# How can I generate algorithms equivalent to a given algorithm?



## NFSergiu (Nov 12, 2016)

I am developing a computer program that solves the Rubik's cube. It is not anything advanced nor fast. It solves the cube by the Friedrich method, using algorithms that I use in real life to solve the cube. Because of that, the output solving algorithm is quite a long one and I was wondering is there is a way to transform the output to an equivalent algorithm, but shorter. This might actually be impossible, but I think this is a question worth asking. For example here is a list of equivalent algorithms that orient the corners of the last layer of that cube state shown in the image.


----------



## Jaysammey777 (Nov 12, 2016)

You can generate them using cube explorer, if that works for what you are trying to do.


----------



## xyzzy (Nov 13, 2016)

Depends on what your goal is. If all you want is a short solution, don't use CFOP; implement the Thistlethwaite/Kociemba algorithm instead.

If you want a short solution that still "looks" like CFOP, you can try full colour neutrality and all 24 orders of inserting the F2L pairs, then pick the combination that leads to the shortest overall solution (including the move count for the last layer). You can sometimes force a skip for either OLL or PLL this way, which saves you 10-ish moves.

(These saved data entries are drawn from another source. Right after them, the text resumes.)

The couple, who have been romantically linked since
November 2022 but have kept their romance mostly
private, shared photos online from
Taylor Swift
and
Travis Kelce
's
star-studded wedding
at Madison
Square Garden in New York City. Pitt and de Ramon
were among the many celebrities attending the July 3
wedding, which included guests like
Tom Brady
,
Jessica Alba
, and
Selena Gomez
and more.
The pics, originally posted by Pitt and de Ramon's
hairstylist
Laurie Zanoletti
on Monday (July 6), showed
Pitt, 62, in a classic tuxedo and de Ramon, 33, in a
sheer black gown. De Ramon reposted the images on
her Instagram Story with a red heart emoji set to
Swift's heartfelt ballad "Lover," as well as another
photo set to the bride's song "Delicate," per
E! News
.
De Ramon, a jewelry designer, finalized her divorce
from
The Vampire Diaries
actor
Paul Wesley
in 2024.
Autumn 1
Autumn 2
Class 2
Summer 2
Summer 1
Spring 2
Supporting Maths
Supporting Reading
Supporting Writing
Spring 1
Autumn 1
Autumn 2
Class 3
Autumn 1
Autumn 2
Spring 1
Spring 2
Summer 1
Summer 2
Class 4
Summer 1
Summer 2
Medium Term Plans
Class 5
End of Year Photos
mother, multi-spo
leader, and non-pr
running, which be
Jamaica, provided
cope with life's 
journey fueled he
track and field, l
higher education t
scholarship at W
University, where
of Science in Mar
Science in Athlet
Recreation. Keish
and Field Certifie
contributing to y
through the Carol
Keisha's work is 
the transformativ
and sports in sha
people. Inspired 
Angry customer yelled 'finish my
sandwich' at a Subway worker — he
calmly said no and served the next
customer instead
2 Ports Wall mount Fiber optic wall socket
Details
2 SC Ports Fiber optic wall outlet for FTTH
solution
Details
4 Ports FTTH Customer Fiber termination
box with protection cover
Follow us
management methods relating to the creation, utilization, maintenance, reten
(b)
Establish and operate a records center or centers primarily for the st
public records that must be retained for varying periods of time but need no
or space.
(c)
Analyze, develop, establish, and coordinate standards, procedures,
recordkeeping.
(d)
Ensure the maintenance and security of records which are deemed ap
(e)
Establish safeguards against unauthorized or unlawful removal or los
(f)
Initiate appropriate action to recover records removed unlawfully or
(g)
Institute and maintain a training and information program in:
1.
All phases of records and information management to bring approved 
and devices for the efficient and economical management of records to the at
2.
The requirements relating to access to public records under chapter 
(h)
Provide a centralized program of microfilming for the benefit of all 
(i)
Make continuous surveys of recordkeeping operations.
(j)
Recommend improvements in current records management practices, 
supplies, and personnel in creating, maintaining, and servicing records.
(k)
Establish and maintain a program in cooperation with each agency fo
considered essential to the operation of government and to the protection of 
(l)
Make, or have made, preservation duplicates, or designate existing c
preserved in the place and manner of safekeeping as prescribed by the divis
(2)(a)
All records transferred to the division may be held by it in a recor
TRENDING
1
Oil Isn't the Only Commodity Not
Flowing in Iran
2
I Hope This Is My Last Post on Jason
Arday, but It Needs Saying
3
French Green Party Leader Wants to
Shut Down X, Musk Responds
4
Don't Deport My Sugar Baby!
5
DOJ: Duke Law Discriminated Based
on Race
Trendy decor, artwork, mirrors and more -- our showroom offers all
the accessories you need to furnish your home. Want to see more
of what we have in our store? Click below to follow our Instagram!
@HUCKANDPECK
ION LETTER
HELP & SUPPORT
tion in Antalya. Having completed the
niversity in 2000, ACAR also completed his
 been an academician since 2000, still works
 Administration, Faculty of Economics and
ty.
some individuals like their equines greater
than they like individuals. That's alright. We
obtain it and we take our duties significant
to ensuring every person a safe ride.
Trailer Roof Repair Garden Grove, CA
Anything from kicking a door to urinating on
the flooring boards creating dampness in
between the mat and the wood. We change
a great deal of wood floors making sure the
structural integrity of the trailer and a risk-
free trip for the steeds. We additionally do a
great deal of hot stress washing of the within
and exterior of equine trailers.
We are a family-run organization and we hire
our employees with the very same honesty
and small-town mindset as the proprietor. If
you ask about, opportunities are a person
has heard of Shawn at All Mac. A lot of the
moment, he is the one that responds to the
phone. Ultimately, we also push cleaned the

If you want to just optimise the solution you've already generated without modifying it too much (whatever that means), pull out a 15-move substring from the middle of it and replace that with an optimal solution (write an optimal solver yourself or use Cube Explorer), and repeat this for all 15-move substrings of your solution. I've not tried this before, but you can probably save a few moves this way.


----------